The School of Mathematics is based in the brand new, purpose built £40 million Alan Turing Building, set at the heart of the University Campus.  Students benefit from extensive facilities for computing and study, relaxation and refreshment, in an attractive, light and comfortable environment.  Computing: The School of Mathematics has a number of computer clusters that run the standard software as well as powerful mathematical and statistical software, such as Matlab, Minitab and Mathematica.  All our students have free access to email and the internet.  Other larger clusters are available in the University libraries and clusters are situated in most Halls of Residence; most student rooms also have Ethernet connection.  Library: You will have access to the John Rylands University Library of Manchester, one of the largest and best-equipped libraries in the UK.  A special section of this library provides a short loan facility, where you can reliably obtain textbooks that are recommended for particular courses and borrow them on an overnight basis.  The School of Mathematics also houses a mathematical library of more advanced books and other material used mainly by research students and staff.

Disability support

Careers

Career opportunities

The study of Mathematics develops skills and knowledge which are of value in a wide variety of professions. A Mathematics degree is a good preparation for any area of employment requiring people who can think clearly and logically. The main areas of employment are finance, industry, computing (including operational research), management, administration, statistics, teaching (schools and colleges) and postgraduate study.

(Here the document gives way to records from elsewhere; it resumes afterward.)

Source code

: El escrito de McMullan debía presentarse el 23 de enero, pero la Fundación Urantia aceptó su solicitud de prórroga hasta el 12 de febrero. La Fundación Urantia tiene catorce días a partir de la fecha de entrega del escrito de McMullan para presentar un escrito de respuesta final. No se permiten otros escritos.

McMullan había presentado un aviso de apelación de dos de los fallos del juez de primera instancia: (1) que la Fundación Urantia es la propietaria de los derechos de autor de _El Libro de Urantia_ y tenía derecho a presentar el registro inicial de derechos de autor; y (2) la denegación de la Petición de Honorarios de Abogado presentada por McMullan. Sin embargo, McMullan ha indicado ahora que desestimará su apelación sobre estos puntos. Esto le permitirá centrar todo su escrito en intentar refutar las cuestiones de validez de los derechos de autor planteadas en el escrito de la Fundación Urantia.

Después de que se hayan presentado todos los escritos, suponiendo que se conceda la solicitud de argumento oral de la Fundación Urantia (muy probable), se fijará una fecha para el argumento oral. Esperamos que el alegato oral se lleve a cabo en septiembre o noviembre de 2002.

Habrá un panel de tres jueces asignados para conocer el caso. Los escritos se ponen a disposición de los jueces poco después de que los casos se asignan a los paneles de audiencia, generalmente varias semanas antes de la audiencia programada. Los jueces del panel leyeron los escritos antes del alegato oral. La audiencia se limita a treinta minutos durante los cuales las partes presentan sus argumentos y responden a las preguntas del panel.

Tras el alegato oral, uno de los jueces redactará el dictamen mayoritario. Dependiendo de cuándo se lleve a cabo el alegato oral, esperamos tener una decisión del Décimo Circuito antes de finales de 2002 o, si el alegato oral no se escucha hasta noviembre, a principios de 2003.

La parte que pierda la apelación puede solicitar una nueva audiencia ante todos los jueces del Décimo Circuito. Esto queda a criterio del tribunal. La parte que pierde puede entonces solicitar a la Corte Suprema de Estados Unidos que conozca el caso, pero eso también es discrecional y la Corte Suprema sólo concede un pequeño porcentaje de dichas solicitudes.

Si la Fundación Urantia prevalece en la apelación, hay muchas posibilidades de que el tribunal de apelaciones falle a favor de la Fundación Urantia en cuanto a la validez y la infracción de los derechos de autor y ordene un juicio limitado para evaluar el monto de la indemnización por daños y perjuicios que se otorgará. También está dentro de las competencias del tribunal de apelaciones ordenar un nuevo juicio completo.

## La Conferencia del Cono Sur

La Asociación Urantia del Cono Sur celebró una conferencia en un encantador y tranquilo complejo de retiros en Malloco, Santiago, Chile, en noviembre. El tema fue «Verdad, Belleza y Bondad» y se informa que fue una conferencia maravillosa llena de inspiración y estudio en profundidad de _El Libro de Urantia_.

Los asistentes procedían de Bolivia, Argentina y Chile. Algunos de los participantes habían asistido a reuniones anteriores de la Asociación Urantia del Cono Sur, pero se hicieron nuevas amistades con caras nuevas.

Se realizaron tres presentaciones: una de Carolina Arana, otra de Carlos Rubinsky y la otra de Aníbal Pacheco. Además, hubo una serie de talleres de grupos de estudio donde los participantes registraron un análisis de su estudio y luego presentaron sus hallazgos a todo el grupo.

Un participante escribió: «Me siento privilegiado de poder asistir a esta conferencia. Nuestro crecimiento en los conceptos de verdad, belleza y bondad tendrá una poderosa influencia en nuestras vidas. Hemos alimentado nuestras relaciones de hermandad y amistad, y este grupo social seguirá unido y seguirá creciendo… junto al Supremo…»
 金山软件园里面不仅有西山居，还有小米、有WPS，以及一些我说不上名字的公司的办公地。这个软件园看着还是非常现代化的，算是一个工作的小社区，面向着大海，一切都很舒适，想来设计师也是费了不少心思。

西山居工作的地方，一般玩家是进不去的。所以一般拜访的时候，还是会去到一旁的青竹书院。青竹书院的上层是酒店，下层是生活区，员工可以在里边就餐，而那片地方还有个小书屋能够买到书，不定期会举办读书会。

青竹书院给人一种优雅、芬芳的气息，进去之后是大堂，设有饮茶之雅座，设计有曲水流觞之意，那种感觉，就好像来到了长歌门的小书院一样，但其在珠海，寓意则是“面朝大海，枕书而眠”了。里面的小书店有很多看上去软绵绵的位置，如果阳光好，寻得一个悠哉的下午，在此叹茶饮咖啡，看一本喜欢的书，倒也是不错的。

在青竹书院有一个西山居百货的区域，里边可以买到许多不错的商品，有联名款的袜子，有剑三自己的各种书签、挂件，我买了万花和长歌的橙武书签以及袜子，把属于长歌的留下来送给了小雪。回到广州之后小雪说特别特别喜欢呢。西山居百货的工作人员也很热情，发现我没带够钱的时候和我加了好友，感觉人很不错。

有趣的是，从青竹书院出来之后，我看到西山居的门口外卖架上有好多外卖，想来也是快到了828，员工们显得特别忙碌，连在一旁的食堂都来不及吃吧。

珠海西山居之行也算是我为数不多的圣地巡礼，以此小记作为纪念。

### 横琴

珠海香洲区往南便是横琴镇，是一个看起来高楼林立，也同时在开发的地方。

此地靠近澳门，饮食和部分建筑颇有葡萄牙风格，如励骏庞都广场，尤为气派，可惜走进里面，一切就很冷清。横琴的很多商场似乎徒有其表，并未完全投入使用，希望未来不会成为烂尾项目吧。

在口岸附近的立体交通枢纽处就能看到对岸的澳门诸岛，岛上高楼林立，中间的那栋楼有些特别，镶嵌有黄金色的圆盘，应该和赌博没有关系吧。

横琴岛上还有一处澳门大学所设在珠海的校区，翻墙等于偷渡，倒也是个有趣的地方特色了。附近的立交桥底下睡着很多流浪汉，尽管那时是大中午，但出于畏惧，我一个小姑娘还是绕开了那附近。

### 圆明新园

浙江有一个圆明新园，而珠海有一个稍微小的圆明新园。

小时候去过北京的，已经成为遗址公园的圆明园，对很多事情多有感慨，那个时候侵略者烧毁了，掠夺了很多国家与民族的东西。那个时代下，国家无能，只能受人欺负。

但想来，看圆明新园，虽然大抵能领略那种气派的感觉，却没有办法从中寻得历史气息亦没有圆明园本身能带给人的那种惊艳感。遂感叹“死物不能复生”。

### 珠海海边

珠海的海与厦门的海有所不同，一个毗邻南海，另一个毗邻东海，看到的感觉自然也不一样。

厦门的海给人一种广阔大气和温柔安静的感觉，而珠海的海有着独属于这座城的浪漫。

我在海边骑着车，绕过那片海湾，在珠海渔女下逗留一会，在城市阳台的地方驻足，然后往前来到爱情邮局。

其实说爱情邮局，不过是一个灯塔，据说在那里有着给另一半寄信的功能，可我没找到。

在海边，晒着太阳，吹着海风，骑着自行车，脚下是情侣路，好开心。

Many of our graduates have pursued careers in finance in firms including KPMG, Goldman Sachs, PricewaterhouseCoopers, Deloitte, Barclays and Deutsche Bank.

A substantial number of previous graduates have undertaken further programmes of study such as MSc in Maths, Applied Maths, Finance, Business, Management and Computer Science.  Some have gone on to train as teachers.

The School of Maths puts significant emphasis on careers and holds a number of events throughout the year. These include a programme of peer assisted interviewer training to prepare students for entering the graduate recruitment market.

We also host the annual Calculating Careers Fair.  This takes place in early October each year and is attended by a large number of international graduate recruiters.  Previous attendees have included Amazon, Amec, Barclays, BP, BT, Credit Suisse, GCHQ, IBM, PricewaterhouseCoopers, RBS, Teach First and Deloitte.  This fair is a great opportunity for students to network with a number of graduate employers early in their academic careers.